_Your assignment:_
Put all the text lines from the items into one numbered list, skipping any blank lines. Leave the pictures out of your answer.

Records for the exercise Block Start

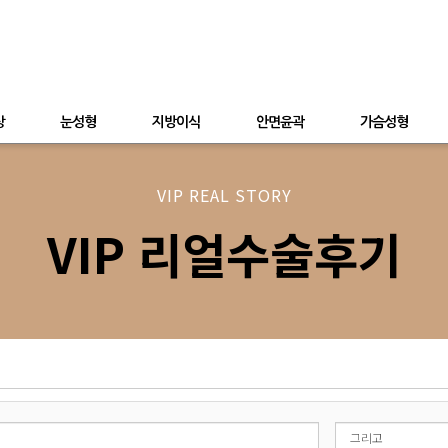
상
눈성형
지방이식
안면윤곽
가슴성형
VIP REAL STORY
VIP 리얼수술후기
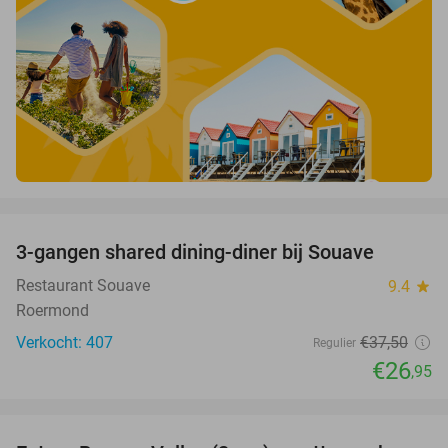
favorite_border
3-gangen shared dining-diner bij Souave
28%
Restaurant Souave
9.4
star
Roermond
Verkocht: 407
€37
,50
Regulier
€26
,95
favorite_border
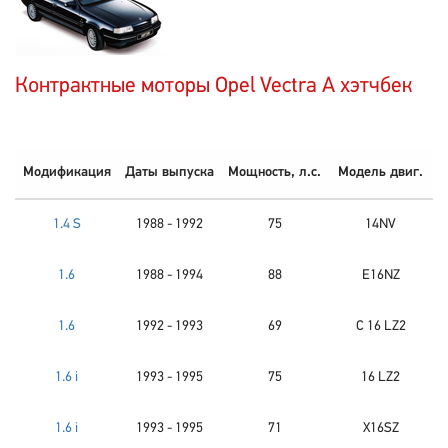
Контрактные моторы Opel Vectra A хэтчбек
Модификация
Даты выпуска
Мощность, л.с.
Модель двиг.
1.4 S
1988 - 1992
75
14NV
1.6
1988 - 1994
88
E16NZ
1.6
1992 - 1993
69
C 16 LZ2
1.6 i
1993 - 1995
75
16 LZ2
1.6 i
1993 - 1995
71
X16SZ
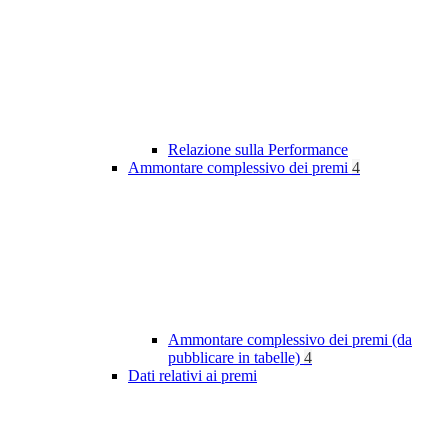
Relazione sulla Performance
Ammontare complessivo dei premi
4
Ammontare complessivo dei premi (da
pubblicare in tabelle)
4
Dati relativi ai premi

Records for the exercise Block End

_Written answer:_
1. 상
2. 눈성형
3. 지방이식
4. 안면윤곽
5. 가슴성형
6. VIP REAL STORY
7. VIP 리얼수술후기
8. favorite_border
9. 3-gangen shared dining-diner bij Souave
10. 28%
11. Restaurant Souave
12. 9.4
13. star
14. Roermond
15. Verkocht: 407
16. €37
17. ,50
18. Regulier
19. €26
20. ,95
21. favorite_border
22. Контрактные моторы Opel Vectra A хэтчбек
23. Модификация
24. Даты выпуска
25. Мощность, л.с.
26. Модель двиг.
27. 1.4 S
28. 1988 - 1992
29. 75
30. 14NV
31. 1.6
32. 1988 - 1994
33. 88
34. E16NZ
35. 1.6
36. 1992 - 1993
37. 69
38. C 16 LZ2
39. 1.6 i
40. 1993 - 1995
41. 75
42. 16 LZ2
43. 1.6 i
44. 1993 - 1995
45. 71
46. X16SZ
47. Relazione sulla Performance
48. Ammontare complessivo dei premi
49. 4
50. Ammontare complessivo dei premi (da
51. pubblicare in tabelle)
52. 4
53. Dati relativi ai premi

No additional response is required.